Is the Deficit in Pain Inhibition in Fibromyalgia Influenced by Sleep Impairments?
Emilie Paul-Savoie 1, Serge Marchand 1, Mélanie Morin 1, Patricia Bourgault 2, Nathalie Brissette 1, Vongmaly Rattanavong 1, Christian Cloutier 1, Alain Bissonnette 3, Stéphane Potvin*, 4
Identifiers and Pagination:Year: 2012
First Page: 296
Last Page: 302
Publisher ID: TORJ-6-296
Article History:Received Date: 17/7/2012
Revision Received Date: 13/8/2012
Acceptance Date: 31/8/2012
Electronic publication date: 4/10/2012
Collection year: 2012
open-access license: This is an open access article licensed under the terms of the Creative Commons Attribution Non-Commercial License (http://creativecommons.org/licenses/by-nc/3.0/) which permits unrestricted, non-commercial use, distribution and reproduction in any medium, provided the work is properly cited.
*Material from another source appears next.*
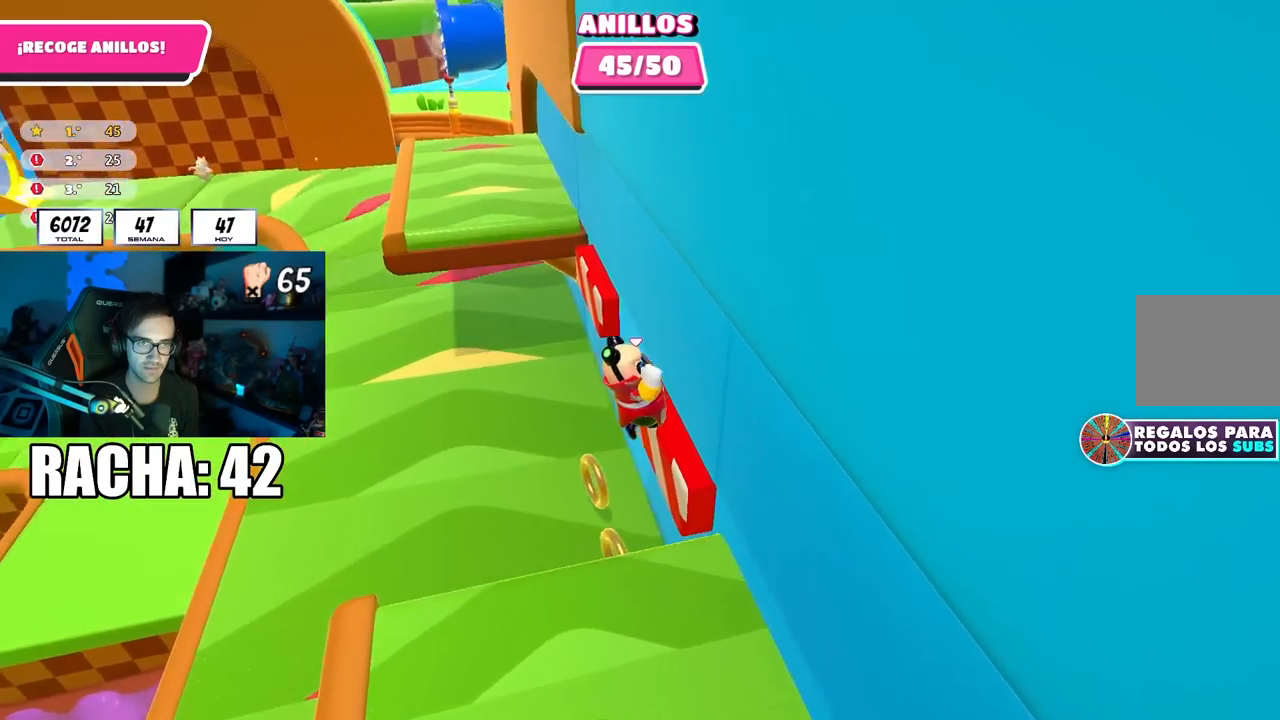
{"buttons": [], "left_stick": "up", "right_stick": "center", "events": [[150, "left_stick", "up"], [233, "right_stick", "down-left"], [317, "right_stick", "down"], [467, "right_stick", "center"]]}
It has been proposed that a deficit in inhibitory conditioned pain modulation (ICPM) underlies the pathophysiology of fibromyalgia (FM), but there is high variability in ICPM efficacy in this syndrome that remains poorly understood. Based on emerging data showing that age, anxiety, depression and sleep can modulate ICPM efficacy, the main objective of this study was to determine the clinical correlates of experimentally-induced pain perception in FM. Fifty FM patients and 39 healthy controls (HC) were tested. Anxiety, depression, sleep and FM symptoms were measured with questionnaires or interview-type scales. Experimental pain testing consisted of two tonic heat pain stimulations separated by a 2-minute cold pressor test (CPT). Thermal pain thresholds and tolerance were higher in HC compared to FM patients. Pain ratings during the CPT were lower in HC relative to FM patients. ICPM efficacy was stronger in HC compared to FM patients. Finally, sleep quality was the only factor significantly related to ICPM efficacy. To our knowledge, this is the first study to report this association in FM. Future studies will need to replicate this finding, to determine whether impaired sleep is primary or secondary to deficient pain inhibition, and to characterize the neurobiological mechanisms underlying this association.